Chart analysis data:
---------------
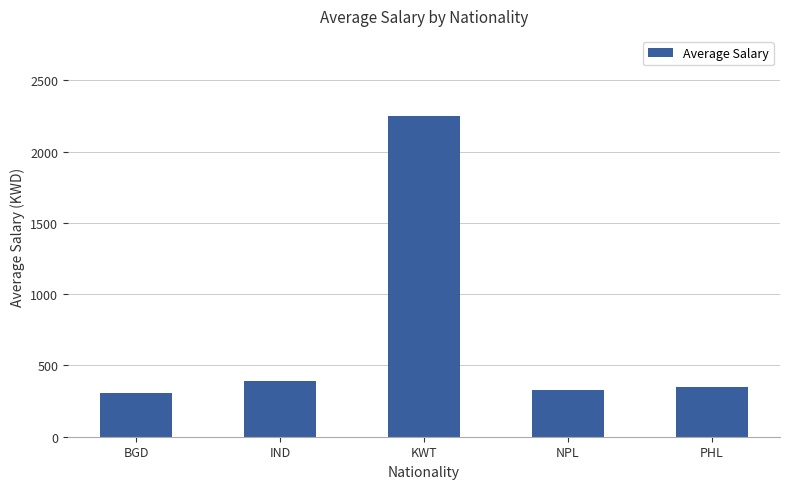

What is the label of the 5th bar from the left?

PHL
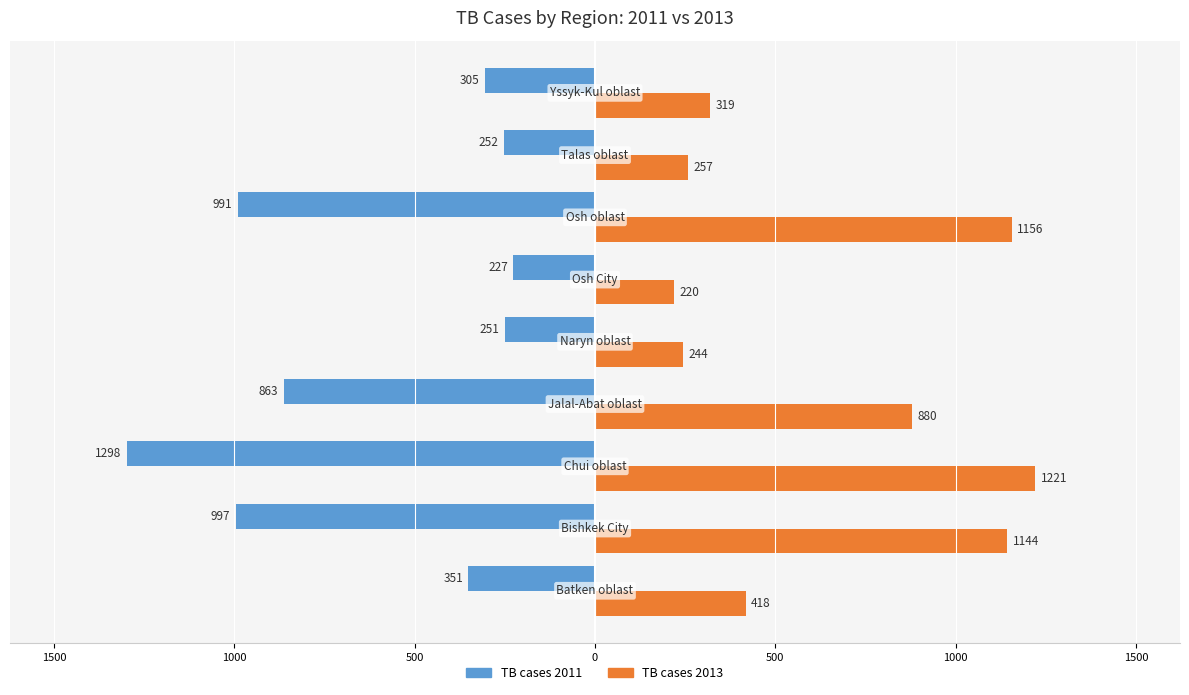

What are all the series names shown in the legend?

TB cases 2011, TB cases 2013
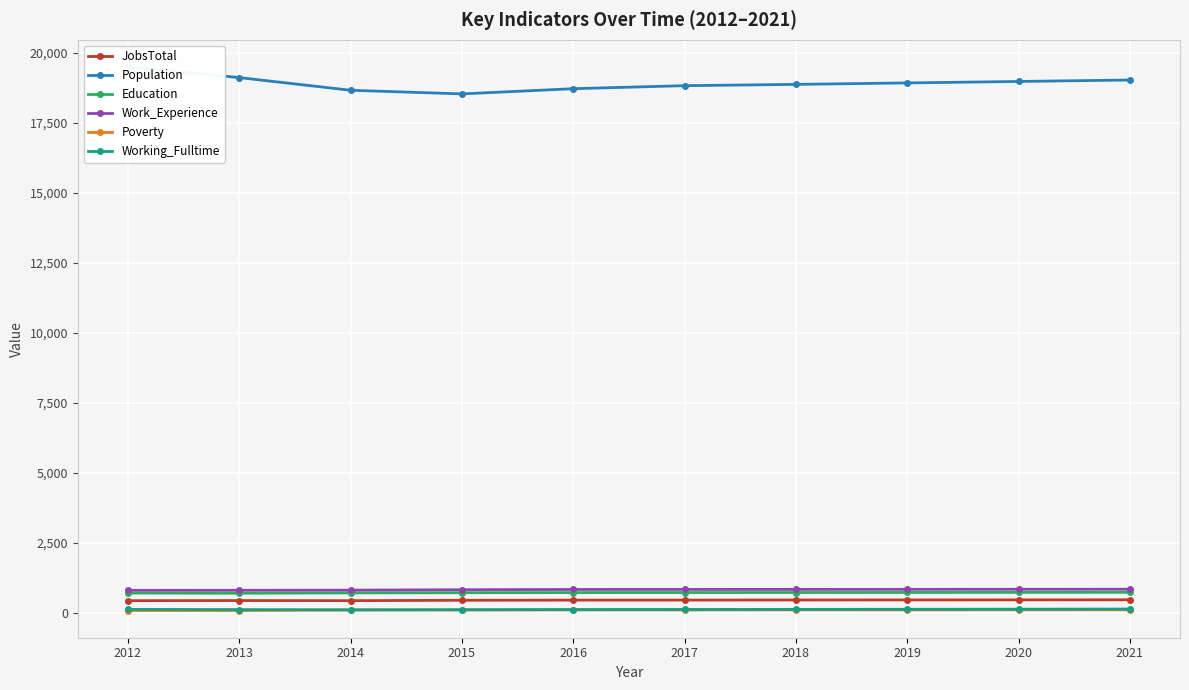

What is the value of the Population point at the 7th from the left?

18870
---------------
◆ Task to carry out ◆
Count how many lines of the records above contain the word "What", treating uppercase and lowercase as different, and reply with only that number.

◆ Answer ◆
3